Вся тумбочка у разворошенной постели была уставлена бутылками с лосьонами, завалена пластмассовыми цилиндриками помады и теней для глаз.
Решила померить шляпу, такого сооружения из проволочного каркаса, обтянутого цветастым маркизетом, ей еще не приходилось видеть. Но остановили темные полукружья на лифчике, несвежая мятость ночной рубашки, лежащей рядом со шляпой.
После душа старательно натерлась белым косметическим молочком, приторно пахнущим розовым маслом: за лето от купанья и солнца кожа сильно пересохла, выступила на ногах беловатая паутинка-налет. Намазала густо лицо кремом «Голубая маска», достижением широко известной фирмы «Поллена».
«Только коленая женщина может быть частливой» — гласила реклама фирмы. Сергей повторял эту фразу каждое утро, с трудом отыскивая на полочке в ванной среди многочисленных тюбиков с кремами зубную пасту.
«Только коленая женщина может быть частливой» — из зеркала смотрела мертвенно-голубая неподвижная маска с темным жестким ртом, с недобрыми глазами в коричневых впадинах. Не торопясь круговыми движениями Светлана комочком ваты смыла маску, внимательно наблюдая, как проступает новое, гладкое, живое лицо. Пожалела, что оставила в машине недочитанный роман и маникюрные принадлежности. Она оттягивала тот час, когда неизбежно придут воспоминания о происшедшем недавно. О том неожиданном, непоправимом и плохом, что случилось с нею.
На пляже было ветрено, и впервые за все лето море, когда поднялись на гребень последней дюны, предстало иным. Вместо плоского, серого, неподвижного, неживого, за чертой апельсинового пляжа торжественно и косо неслись в безмолвии синие волны.
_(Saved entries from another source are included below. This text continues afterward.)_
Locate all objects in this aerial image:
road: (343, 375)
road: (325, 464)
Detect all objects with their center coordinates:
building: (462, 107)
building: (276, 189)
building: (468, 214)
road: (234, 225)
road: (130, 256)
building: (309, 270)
Они скользили вдоль темной влажной прибрежной кромки песка и не разбивались, а, прикоснувшись к земле, словно поворачивали назад, пускаясь в новое дальнее странствие, и остро вспыхивали на солнце ребра синих лемехов, и тягостно-притягательное очарование сновидения было в безмолвном однообразии движения.